My personal library contains many volumes claiming to reconcile evolution with Christianity. They have titles like Finding Darwin’s God, God After Darwin, The Language of God and Thank God for Evolution. I wonder if McGrath or Alexander believe that these books represent ill-considered attempts to fuse science with ideology. Why do I get the impression that attempts to unite evolution and Christianity are fine with them, while arguing that evolution and atheism are a better match is somehow illegitimate? Evolution used in defense of atheism is ideology. Evolution used in defense of Christianity, by contrast, is just dandy.

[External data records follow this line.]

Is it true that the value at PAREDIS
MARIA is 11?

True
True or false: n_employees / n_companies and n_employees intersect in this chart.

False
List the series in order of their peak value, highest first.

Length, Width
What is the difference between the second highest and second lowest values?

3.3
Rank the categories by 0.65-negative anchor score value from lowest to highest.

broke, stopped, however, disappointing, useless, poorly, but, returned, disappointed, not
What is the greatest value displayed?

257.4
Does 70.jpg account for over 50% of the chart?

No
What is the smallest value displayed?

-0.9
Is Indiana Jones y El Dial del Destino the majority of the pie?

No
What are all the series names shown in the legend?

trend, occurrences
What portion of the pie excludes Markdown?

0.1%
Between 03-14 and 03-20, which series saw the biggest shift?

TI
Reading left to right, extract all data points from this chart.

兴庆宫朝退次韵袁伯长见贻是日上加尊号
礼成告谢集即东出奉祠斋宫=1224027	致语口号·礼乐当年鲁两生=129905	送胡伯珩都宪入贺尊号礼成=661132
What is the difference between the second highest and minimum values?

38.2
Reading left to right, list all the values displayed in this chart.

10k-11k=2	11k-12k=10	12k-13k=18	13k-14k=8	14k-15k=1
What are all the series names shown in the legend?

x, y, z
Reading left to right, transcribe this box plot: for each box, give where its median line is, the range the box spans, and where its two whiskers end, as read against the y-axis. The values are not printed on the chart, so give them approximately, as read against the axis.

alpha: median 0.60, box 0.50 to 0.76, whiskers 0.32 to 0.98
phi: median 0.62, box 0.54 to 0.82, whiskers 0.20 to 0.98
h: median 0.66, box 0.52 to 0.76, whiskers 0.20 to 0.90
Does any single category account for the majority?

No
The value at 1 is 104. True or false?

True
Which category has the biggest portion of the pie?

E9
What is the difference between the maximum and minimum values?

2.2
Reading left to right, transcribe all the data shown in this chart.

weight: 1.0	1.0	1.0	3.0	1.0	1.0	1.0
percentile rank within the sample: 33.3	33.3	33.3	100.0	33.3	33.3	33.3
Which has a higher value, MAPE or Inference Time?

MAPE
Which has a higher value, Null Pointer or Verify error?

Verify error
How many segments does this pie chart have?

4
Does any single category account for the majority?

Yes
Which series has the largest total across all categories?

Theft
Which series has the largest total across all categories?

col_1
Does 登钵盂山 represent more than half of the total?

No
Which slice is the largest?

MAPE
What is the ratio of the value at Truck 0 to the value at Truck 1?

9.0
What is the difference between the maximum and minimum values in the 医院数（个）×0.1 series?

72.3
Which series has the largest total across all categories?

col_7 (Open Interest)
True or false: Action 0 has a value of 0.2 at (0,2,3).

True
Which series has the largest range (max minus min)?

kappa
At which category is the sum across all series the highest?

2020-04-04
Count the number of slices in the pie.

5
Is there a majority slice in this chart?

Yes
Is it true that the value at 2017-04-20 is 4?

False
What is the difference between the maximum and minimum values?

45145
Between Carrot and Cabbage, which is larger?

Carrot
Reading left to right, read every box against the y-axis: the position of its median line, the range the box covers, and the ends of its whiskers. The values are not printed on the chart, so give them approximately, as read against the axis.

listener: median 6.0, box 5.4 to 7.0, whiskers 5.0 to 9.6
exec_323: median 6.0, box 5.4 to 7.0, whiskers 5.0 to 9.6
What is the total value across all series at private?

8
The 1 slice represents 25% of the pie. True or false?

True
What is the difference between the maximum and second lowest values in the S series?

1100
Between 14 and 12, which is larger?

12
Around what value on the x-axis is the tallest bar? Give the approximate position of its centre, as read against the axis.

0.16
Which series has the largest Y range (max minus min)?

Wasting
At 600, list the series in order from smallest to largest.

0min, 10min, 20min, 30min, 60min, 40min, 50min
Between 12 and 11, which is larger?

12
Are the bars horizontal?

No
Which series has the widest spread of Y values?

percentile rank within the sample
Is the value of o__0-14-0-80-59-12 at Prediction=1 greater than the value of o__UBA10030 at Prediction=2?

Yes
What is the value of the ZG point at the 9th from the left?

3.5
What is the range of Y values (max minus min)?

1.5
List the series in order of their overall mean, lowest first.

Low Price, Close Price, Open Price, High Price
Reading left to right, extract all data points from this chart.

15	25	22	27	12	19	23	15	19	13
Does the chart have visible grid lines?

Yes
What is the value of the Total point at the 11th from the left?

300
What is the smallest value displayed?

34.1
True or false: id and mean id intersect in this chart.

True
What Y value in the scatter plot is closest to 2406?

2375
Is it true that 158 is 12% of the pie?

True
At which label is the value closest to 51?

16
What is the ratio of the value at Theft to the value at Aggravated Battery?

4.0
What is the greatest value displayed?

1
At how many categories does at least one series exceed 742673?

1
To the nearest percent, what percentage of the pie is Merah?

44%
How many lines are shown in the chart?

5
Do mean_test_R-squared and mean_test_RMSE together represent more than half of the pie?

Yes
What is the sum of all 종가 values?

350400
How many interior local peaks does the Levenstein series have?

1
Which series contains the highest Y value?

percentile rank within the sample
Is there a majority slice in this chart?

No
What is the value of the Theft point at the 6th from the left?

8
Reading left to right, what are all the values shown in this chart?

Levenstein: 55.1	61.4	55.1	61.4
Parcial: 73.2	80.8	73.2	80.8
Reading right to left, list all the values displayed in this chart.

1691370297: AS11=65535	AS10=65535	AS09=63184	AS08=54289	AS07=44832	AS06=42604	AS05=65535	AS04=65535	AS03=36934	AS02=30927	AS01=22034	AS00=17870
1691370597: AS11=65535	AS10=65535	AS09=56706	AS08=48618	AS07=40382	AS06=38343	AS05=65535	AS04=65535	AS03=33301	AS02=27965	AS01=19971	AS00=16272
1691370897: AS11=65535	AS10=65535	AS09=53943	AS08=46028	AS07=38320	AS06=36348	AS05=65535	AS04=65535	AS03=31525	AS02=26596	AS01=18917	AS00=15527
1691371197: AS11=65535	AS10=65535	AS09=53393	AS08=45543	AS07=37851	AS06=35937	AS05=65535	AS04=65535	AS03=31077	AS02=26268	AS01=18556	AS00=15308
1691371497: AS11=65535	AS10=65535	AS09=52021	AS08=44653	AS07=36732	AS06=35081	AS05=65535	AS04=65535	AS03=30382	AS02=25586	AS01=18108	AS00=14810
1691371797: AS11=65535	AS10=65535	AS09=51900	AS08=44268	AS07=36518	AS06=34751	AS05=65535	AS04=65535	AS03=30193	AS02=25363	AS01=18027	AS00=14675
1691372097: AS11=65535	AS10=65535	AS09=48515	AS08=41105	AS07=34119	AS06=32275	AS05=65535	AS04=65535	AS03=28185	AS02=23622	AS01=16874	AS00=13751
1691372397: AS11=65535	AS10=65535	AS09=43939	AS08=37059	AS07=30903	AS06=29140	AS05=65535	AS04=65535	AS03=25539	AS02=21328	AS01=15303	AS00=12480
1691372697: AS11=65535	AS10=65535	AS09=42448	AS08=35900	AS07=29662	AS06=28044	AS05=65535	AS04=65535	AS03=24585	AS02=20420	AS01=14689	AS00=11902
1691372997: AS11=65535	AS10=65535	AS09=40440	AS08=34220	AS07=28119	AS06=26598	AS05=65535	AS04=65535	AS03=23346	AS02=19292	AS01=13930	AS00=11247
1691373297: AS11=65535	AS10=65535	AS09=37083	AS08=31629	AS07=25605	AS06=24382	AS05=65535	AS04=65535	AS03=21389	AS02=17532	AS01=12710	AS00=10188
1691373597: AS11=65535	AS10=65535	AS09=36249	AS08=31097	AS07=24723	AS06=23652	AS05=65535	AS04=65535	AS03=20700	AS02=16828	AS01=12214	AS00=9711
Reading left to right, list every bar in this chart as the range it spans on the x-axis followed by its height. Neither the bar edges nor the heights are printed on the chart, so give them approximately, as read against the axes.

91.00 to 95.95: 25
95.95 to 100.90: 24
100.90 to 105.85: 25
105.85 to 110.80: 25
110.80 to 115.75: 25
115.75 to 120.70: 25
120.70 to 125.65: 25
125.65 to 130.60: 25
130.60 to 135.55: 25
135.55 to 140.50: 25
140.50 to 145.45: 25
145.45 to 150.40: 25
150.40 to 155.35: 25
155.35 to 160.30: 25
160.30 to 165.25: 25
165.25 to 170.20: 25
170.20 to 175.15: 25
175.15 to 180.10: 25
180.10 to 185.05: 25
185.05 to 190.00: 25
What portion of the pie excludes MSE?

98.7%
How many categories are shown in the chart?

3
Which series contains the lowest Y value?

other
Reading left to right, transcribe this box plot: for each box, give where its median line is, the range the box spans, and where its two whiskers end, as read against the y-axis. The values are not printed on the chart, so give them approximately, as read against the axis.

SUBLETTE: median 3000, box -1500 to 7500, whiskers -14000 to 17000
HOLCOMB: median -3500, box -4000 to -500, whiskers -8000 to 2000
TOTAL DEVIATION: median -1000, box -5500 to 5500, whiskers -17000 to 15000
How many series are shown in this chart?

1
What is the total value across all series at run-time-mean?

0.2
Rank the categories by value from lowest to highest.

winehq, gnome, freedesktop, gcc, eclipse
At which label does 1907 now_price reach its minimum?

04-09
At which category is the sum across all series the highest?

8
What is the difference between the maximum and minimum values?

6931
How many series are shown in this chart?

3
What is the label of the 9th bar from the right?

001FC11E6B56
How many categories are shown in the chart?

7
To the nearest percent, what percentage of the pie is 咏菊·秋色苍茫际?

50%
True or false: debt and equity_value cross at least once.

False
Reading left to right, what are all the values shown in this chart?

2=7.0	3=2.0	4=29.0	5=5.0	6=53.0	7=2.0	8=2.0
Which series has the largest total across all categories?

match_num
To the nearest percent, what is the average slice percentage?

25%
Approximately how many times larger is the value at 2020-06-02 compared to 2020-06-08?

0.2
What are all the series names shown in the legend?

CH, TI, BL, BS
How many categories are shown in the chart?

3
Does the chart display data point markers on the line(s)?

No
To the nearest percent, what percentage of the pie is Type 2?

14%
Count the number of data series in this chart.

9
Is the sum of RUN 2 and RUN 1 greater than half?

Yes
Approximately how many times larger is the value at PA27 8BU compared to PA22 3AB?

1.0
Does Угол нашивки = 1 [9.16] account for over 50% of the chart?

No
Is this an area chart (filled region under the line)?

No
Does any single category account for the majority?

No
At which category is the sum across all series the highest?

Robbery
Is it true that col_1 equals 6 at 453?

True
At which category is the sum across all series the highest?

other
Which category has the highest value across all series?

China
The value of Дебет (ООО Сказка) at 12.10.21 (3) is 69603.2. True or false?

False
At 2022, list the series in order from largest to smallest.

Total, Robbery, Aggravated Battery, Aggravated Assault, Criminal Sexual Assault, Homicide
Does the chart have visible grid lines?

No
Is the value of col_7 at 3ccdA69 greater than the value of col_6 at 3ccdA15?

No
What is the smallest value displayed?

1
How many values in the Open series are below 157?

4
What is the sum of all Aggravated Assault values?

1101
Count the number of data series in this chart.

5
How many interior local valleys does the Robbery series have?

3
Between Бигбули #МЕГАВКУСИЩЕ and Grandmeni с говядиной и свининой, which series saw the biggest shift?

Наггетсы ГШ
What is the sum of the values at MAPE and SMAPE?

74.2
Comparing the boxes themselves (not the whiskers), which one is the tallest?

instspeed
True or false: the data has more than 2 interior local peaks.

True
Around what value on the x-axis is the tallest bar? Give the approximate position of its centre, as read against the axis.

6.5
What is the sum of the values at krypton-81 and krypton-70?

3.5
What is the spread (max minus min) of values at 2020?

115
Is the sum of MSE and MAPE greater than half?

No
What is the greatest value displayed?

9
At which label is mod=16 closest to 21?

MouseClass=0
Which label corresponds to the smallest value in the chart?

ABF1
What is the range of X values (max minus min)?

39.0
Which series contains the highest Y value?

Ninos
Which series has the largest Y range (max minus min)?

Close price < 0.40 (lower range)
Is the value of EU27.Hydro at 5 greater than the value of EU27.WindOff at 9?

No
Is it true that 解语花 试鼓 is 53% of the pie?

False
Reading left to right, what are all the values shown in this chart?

Alexander’s plea that we send science and religion to their respective corners is a very common one. Sadly, it is completely unworkable. It is not because of Richard Dawkins that people think that evolution poses serious challenges to Christianity. People think that because it is true. It would have to be an incredibly unreflective sort of religious faith that just shrugs its shoulders at Darwin. There is a reason there is such a vast literature by Christian apologists attempting to place the round peg of evolution into the square hole of Christianity. Certainly if they are to be permitted to make the attempt, it is equally permissible for the rest of us to point out their arguments aren’t very good.